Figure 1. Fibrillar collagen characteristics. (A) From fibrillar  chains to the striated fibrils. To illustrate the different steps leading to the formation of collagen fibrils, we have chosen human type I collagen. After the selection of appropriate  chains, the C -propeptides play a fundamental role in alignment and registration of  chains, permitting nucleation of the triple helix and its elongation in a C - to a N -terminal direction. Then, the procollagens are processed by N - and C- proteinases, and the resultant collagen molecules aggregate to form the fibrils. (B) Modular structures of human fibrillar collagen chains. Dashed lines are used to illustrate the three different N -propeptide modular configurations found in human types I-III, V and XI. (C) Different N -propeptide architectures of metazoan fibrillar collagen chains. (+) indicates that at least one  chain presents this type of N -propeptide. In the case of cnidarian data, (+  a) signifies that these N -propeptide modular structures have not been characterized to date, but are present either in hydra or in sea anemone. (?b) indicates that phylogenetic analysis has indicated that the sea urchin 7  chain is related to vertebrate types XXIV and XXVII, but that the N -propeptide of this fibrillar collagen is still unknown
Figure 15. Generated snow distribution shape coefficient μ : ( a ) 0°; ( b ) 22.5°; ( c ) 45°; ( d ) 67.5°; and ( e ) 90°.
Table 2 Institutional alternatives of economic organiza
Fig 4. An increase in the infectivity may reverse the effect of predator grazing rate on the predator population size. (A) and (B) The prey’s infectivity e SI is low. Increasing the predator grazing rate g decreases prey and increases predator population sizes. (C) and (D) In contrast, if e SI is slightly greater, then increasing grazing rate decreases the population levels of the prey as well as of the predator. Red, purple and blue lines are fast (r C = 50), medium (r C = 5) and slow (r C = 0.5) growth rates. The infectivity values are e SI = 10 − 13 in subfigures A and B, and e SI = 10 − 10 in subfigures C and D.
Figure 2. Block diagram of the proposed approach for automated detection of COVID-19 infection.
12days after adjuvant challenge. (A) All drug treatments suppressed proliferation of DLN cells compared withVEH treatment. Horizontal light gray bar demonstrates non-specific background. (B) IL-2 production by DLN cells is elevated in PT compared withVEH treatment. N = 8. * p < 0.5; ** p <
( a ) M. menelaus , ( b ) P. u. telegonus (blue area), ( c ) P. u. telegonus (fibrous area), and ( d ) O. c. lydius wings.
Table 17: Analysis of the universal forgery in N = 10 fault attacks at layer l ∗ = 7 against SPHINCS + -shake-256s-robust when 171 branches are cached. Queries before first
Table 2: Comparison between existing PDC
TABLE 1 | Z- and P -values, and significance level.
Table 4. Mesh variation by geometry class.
——
▸ YOUR OBJECTIVE
The job is to copy each line from the material above that holds the word "lines".

▸ YOUR SOLUTION
Figure 1. Fibrillar collagen characteristics. (A) From fibrillar  chains to the striated fibrils. To illustrate the different steps leading to the formation of collagen fibrils, we have chosen human type I collagen. After the selection of appropriate  chains, the C -propeptides play a fundamental role in alignment and registration of  chains, permitting nucleation of the triple helix and its elongation in a C - to a N -terminal direction. Then, the procollagens are processed by N - and C- proteinases, and the resultant collagen molecules aggregate to form the fibrils. (B) Modular structures of human fibrillar collagen chains. Dashed lines are used to illustrate the three different N -propeptide modular configurations found in human types I-III, V and XI. (C) Different N -propeptide architectures of metazoan fibrillar collagen chains. (+) indicates that at least one  chain presents this type of N -propeptide. In the case of cnidarian data, (+  a) signifies that these N -propeptide modular structures have not been characterized to date, but are present either in hydra or in sea anemone. (?b) indicates that phylogenetic analysis has indicated that the sea urchin 7  chain is related to vertebrate types XXIV and XXVII, but that the N -propeptide of this fibrillar collagen is still unknown
Fig 4. An increase in the infectivity may reverse the effect of predator grazing rate on the predator population size. (A) and (B) The prey’s infectivity e SI is low. Increasing the predator grazing rate g decreases prey and increases predator population sizes. (C) and (D) In contrast, if e SI is slightly greater, then increasing grazing rate decreases the population levels of the prey as well as of the predator. Red, purple and blue lines are fast (r C = 50), medium (r C = 5) and slow (r C = 0.5) growth rates. The infectivity values are e SI = 10 − 13 in subfigures A and B, and e SI = 10 − 10 in subfigures C and D.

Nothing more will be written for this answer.